Reichhart was very strict in his execution protocol, wearing the traditional German executioners’ attire of black coat, white shirt and gloves, black bow tie and top hat. He initially served as the Bavarian State Executioner. His work took him to many parts of occupied Europe, including Poland and Austria. He claimed during questioning that, toward the end of the war, as the allied armies closed in, he supposedly disposed of his mobile guillotine in a river, a claim that seems to be related to almost every guillotine in Germany at the end of the conflict.
Following Victory in Europe Day in 1945, Reichhart, who was a member of the Nazi Party, was arrested for the purposes of denazification, but was not immediately tried for carrying out his duty as one of the primary judicial executioners in the Third Reich. He was subsequently employed by the Occupation Authorities beginning in November 1945, to help execute Nazi war criminals at Landsberg am Lech by hanging. He appears to have worked for the Americans only through May 1946. According to a reliable source, Reichhart spoke to the prison commandant, sometime after hanging seven men on May 29, stating that he was worried that he was executing some innocent men. He stated that, although he was afraid of repercussions, he would rather face judicial proceedings than continue as the hangman. One source states that one of his sons assisted him at Landsberg in the executions; photographic records can not confirm that. One source credits Reichhart with hanging 42 German war criminals after the war, but it is far more likely that he hanged only 21 condemned men at Landsberg Prison and was not involved in any way with the Nürnberg executions.
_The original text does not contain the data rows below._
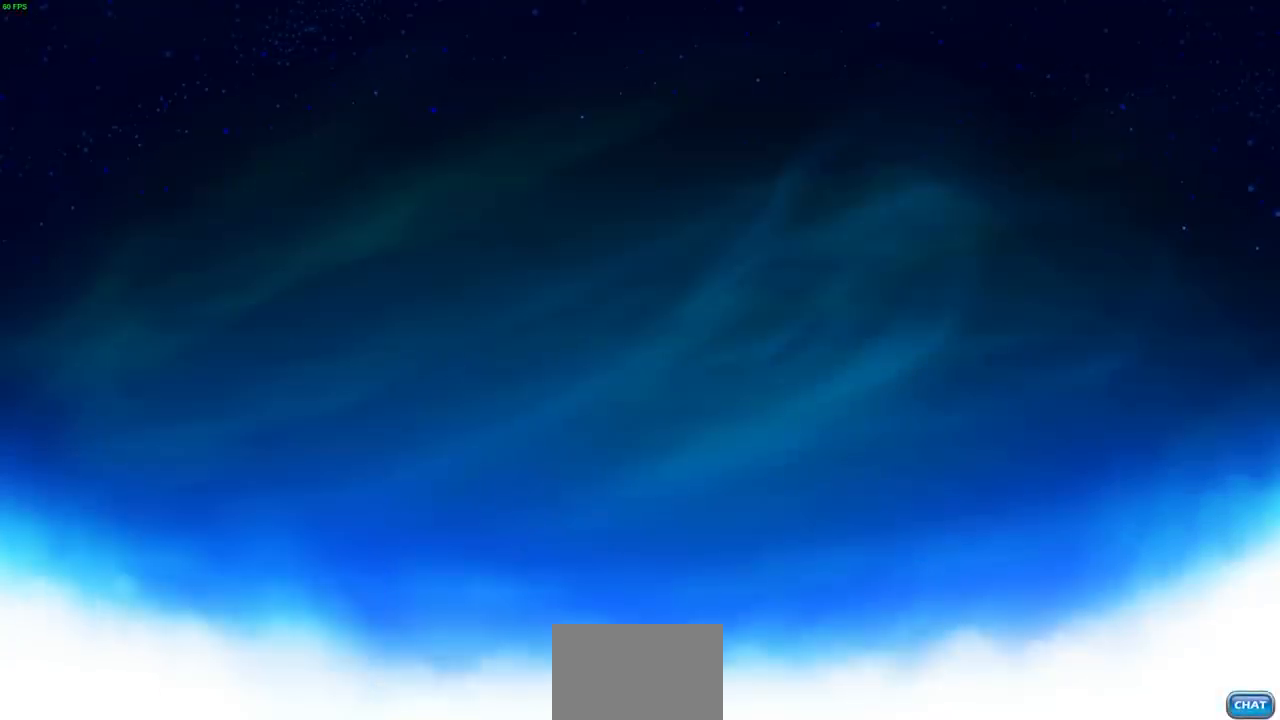
{"buttons": [], "left_stick": "center", "right_stick": "center", "events": []}
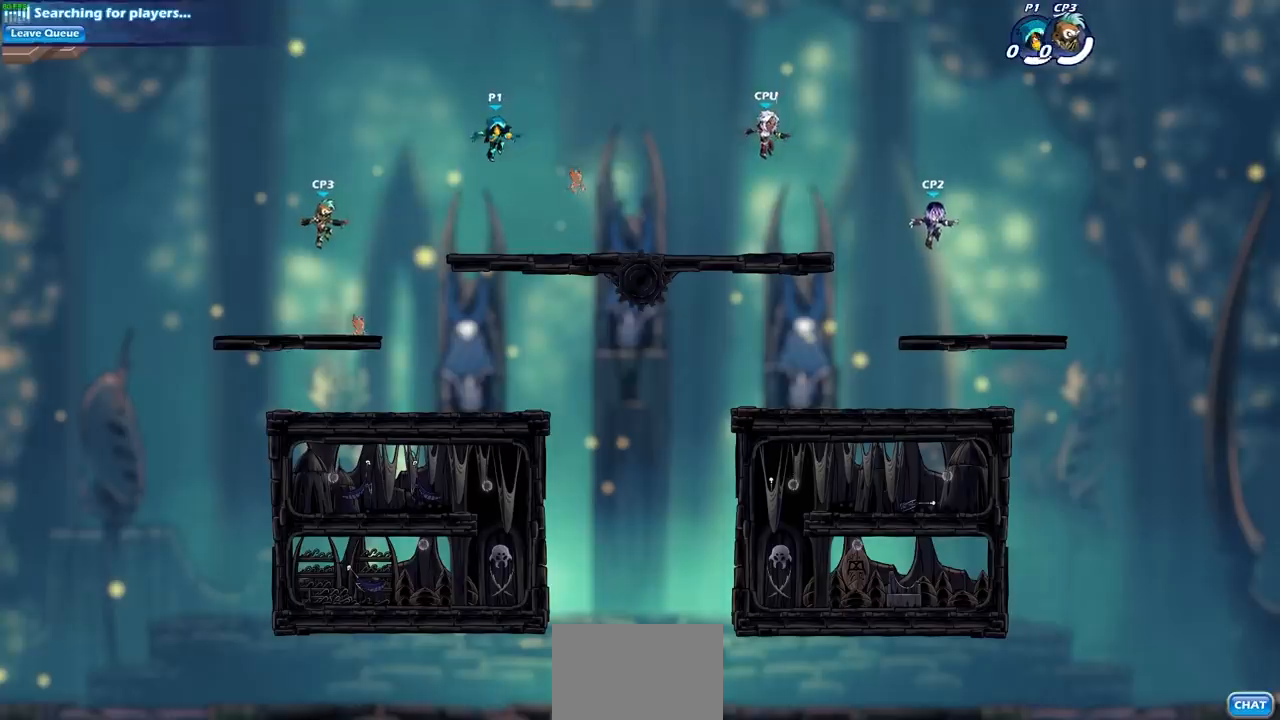
{"buttons": ["CROSS", "R2"], "left_stick": "up-left", "right_stick": "center", "events": [[50, "left_stick", "up-left"], [417, "R2", "down"], [500, "CROSS", "down"]]}
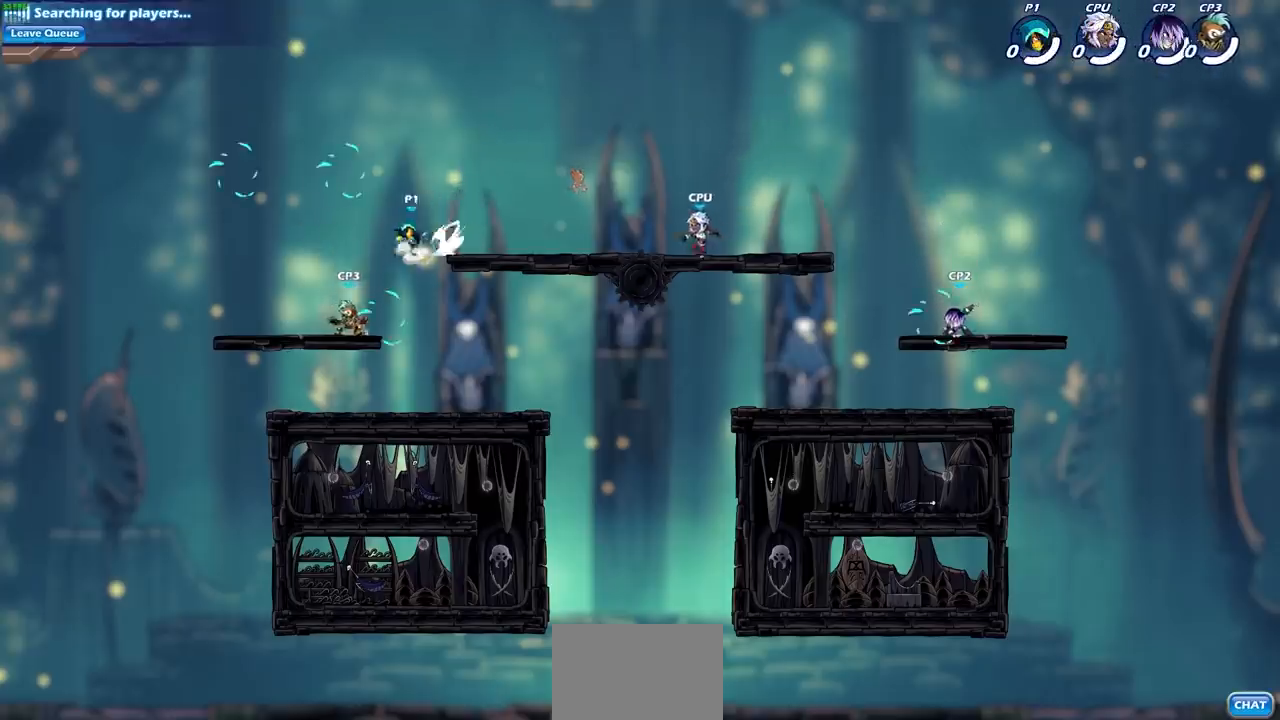
{"buttons": [], "left_stick": "left", "right_stick": "center", "events": [[100, "CROSS", "up"], [117, "R2", "up"], [167, "left_stick", "center"], [500, "left_stick", "left"]]}
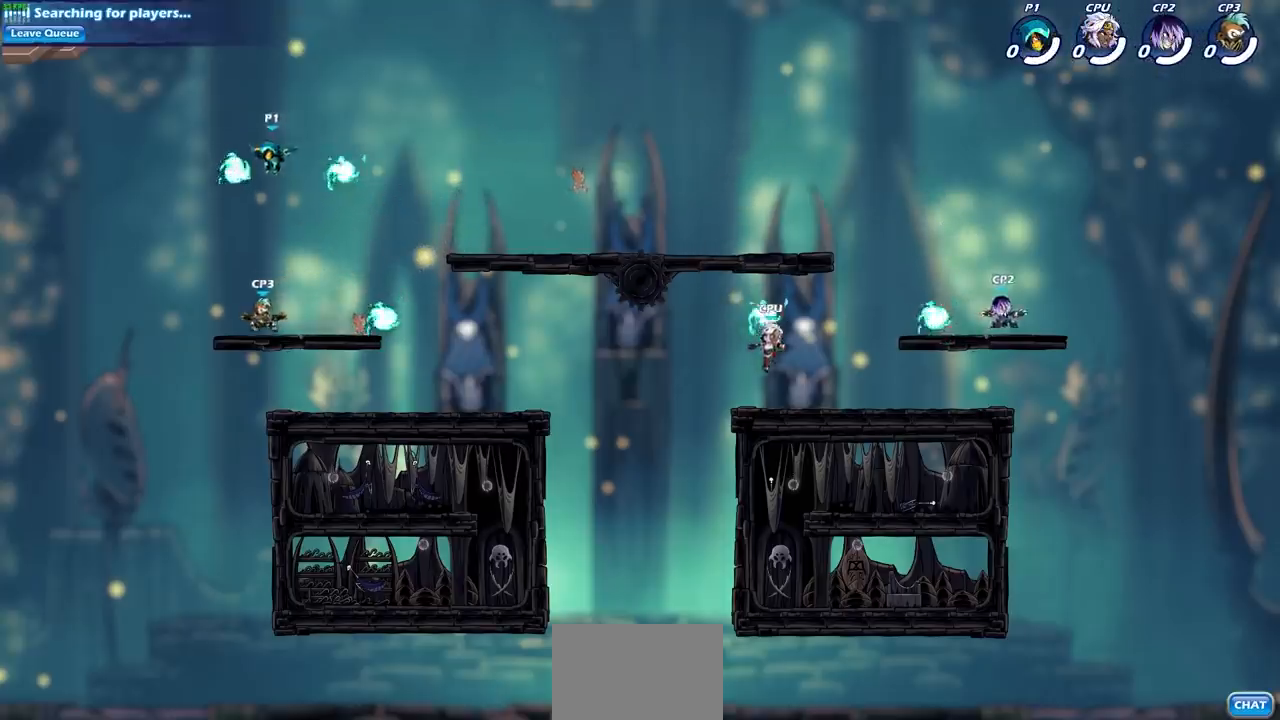
{"buttons": ["SQUARE"], "left_stick": "right", "right_stick": "center", "events": [[183, "left_stick", "down-right"], [200, "R1", "down"], [283, "R1", "up"], [400, "left_stick", "right"], [467, "SQUARE", "down"]]}
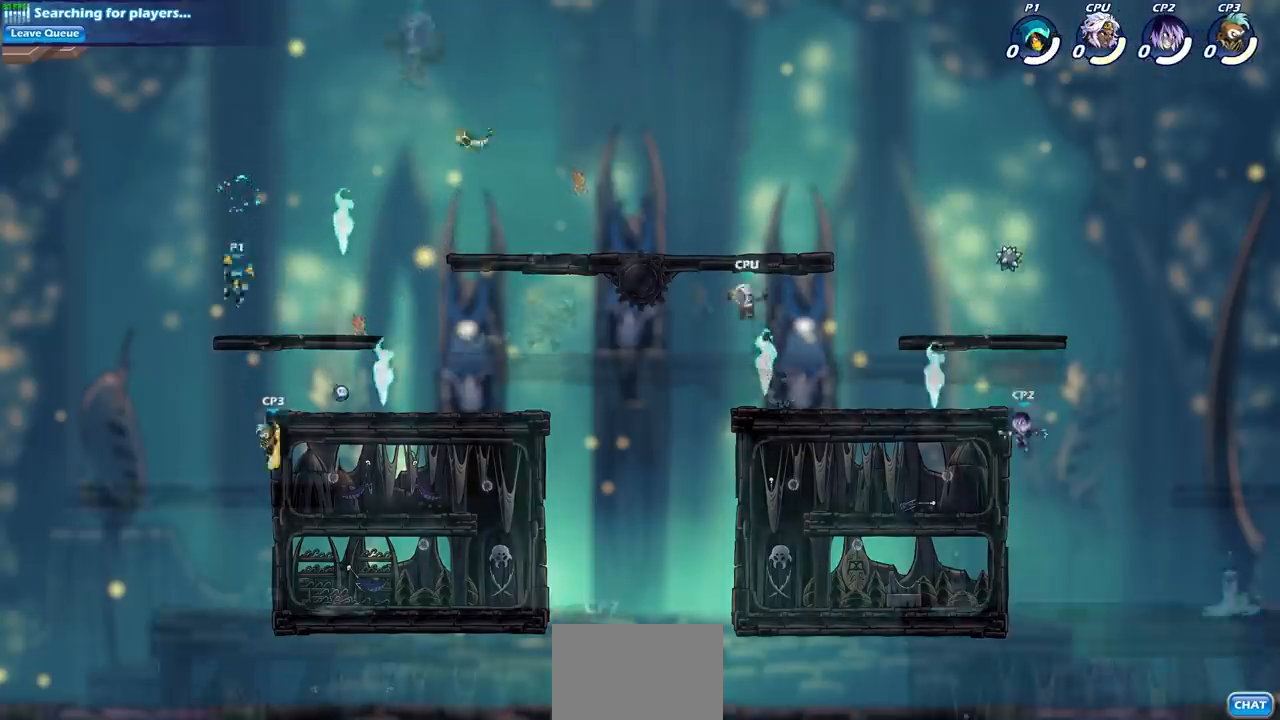
{"buttons": [], "left_stick": "center", "right_stick": "center", "events": [[50, "SQUARE", "up"], [267, "left_stick", "center"], [283, "CIRCLE", "down"], [367, "CIRCLE", "up"]]}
His work at Landsberg terminated, police arrested Reichhart at his home in May 1947 and took him to an internment camp at Moosburg an der Isar. His court proceedings began on December 13, 1948 at Munich. On November 29, 1949, in a German (probably Bavarian) tribunal, Reichhart was sentenced to strict punishment measures. The court sentenced him to two years confinement in a labor camp and confiscation of 50% of his assets. He was forbidden from ever holding public office, voting or the right to engage in politics. Finally, Reichhart was forbidden to own a motor vehicle or possess a driver’s license. He also was ordered to pay 26,000 marks for the cost of the trial.
Financially ruined, his marriage failed, and one son, Hans, committed suicide in 1950 (he was 23.) In 1963, there were public demands, during a series of taxi driver murders, for the re-introduction of the death penalty in West Germany and Reichhart was vocal in his support for this legislation. He maintained that the preferred method of killing should be the guillotine, as it was the fastest and cleanest method of execution.
Johann Reichhart died in in a nursing home at Dorfen near Erding, Bavaria, on April 26, 1972. On May 2, 1972, his body was cremated at the crematorium at the Ostfriedhof in Munich. He is buried in in the Ostfriedhof in a family grave (Section 47, Row 2, #21) that also contains his two sons and his uncle, Franz Xavier, a prolific executioner in his own right.